Over the last year, an increasing number of enterprising theatre companies have sought to tempt us with online offerings. While all are likely to be worthy, most are the broadcast equivalent of small-scale fringe productions.

Therefore, when a highly professional company like Broadway Podcast Network appears offering a series of radio plays featuring performances by casts that include Broadway and movie stars, you should instantly feel the pulse quickening.

Even better, Radio Play Revival is available on a number of different platforms free of charge, though the payment comes in the form of a series of adverts at the start of each recording.

To date, the company has produced eight broadcasts, each conceived and directed by Josh Johnston on behalf of Groundswell Theatricals, for the most part adaptations of short stories by well-known American authors. They vary in length from around 10 minutes to almost an hour and are all professionally delivered, quite often with evocative soundtracks to enhance the stories.

It is worth starting out of order to highlight the great pleasure of the charming Xingu written by the great novelist Edith Wharton. Harriet Harris is the narrating linchpin in a story cast that also includes Anna Deavere Smith, Michelle Williams, Blair Brown and Eva Marie Saint amongst others. They present a cool social satire centred on what in 1906 was called a lunch club and might now be better recognised as a book group. The rich comedy pokes fun at the intellectual snobbery of a catty and cliquey group after they invite the distinguished author Osric Dane to talk about her magnum opus, The Wings of Death.

The series opened last Christmas Day with an adaptation of The Gift of the Magi by O Henry, a bittersweet but witty tale of Yuletide in New York City long ago, performed by a cast led by Samuel L Jackson and his wife, LaTanya Richardson Jackson.

Ambrose Bierce’s An Occurrence at Owl Creek Bridge, narrated by Boyd Gaines, is equally bittersweet but only contains the very blackest strands of comedy. Set during the American Civil War, it follows the adventures of a Confederate farmer who, having been caught by soldiers from the Union, is on the verge of having his head put into a noose.

The Yellow Wallpaper by Charlotte Perkins Gilman takes place in the mind of Jessica Chastain’s sensitive and possibly neurotic young wife. She is haunted by the yellow wallpaper in a holiday home, much to the frustration of physician husband John, played by Michael Urie.

Mark Twain’s The Californian’s Tale plays out in the wild West, long after the goldrush has dissipated. Left behind are a few failed prospectors, one entrancing wife, her hopeful husband John Benjamin Hickey as Henry with Steven McKinley Henderson taking the pivotal role of The Narrator.

John Patrick Shanley is graced by a double bill of 10-minute plays, The Red Coat and Let Us Go Out into the Starry Night. The former is a coming-of-age love story. This is followed by a tale of two lonely misfits meeting in a restaurant.
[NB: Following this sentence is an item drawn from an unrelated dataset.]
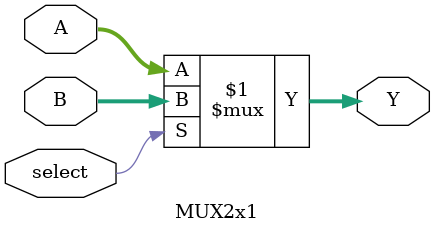
<source format=v>
module MUX2x1 #(parameter SIZE = 32) (input [SIZE-1:0] A , input [SIZE-1:0] B , input select , output [SIZE-1:0] Y);
    assign Y = select ? B : A;
endmodule
</source>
While watching countless movies about happy Americans partying a century ago, it is often easy to forget that the jazz age was also the time when John Steinbeck wrote The Grapes of Wrath. Titee by Alice Moore Dunbar-Nelson is a sweet tale about a jazz age ragamuffin with a good heart.

The most recent upload, Bachelor Holiday by Alan Ball, is a contemporary play that feels autobiographical. It attempts to make a dull trio of hungover, apartment-sharing New York men in their 20s exciting. This is the kind of work that will probably only appeal to a very specific audience i.e. dull New York men in their 20s.

Even allowing for the very occasional dud, Radio Play Revival is several cuts above the average podcast and should give anyone with a few minutes to spare great pleasure.